[Source data Boundary: Start]

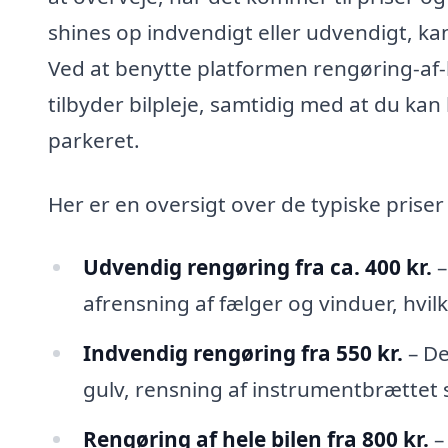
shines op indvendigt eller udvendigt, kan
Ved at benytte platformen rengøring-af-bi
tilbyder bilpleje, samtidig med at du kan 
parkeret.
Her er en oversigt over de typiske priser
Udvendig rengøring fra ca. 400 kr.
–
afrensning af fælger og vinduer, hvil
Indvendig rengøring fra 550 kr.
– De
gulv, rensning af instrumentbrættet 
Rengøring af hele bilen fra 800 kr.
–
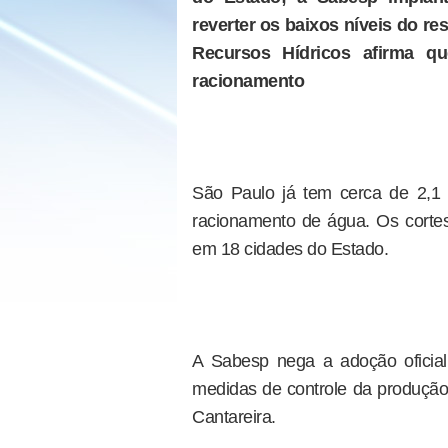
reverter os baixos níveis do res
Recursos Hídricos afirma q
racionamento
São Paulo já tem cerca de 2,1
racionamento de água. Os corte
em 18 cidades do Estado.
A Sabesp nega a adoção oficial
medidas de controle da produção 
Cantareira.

[Source data Boundary: End]

* Task requirements: Would you output only the span of the records above that opens with the line containing "Her er en oversigt over de typiske priser" and closes with the line containing "racionamento de água. Os corte", ends included and pictures dropped?

* Answer to this task:
Her er en oversigt over de typiske priser
Udvendig rengøring fra ca. 400 kr.
–
afrensning af fælger og vinduer, hvil
Indvendig rengøring fra 550 kr.
– De
gulv, rensning af instrumentbrættet 
Rengøring af hele bilen fra 800 kr.
–
reverter os baixos níveis do res
Recursos Hídricos afirma q
racionamento
São Paulo já tem cerca de 2,1
racionamento de água. Os corte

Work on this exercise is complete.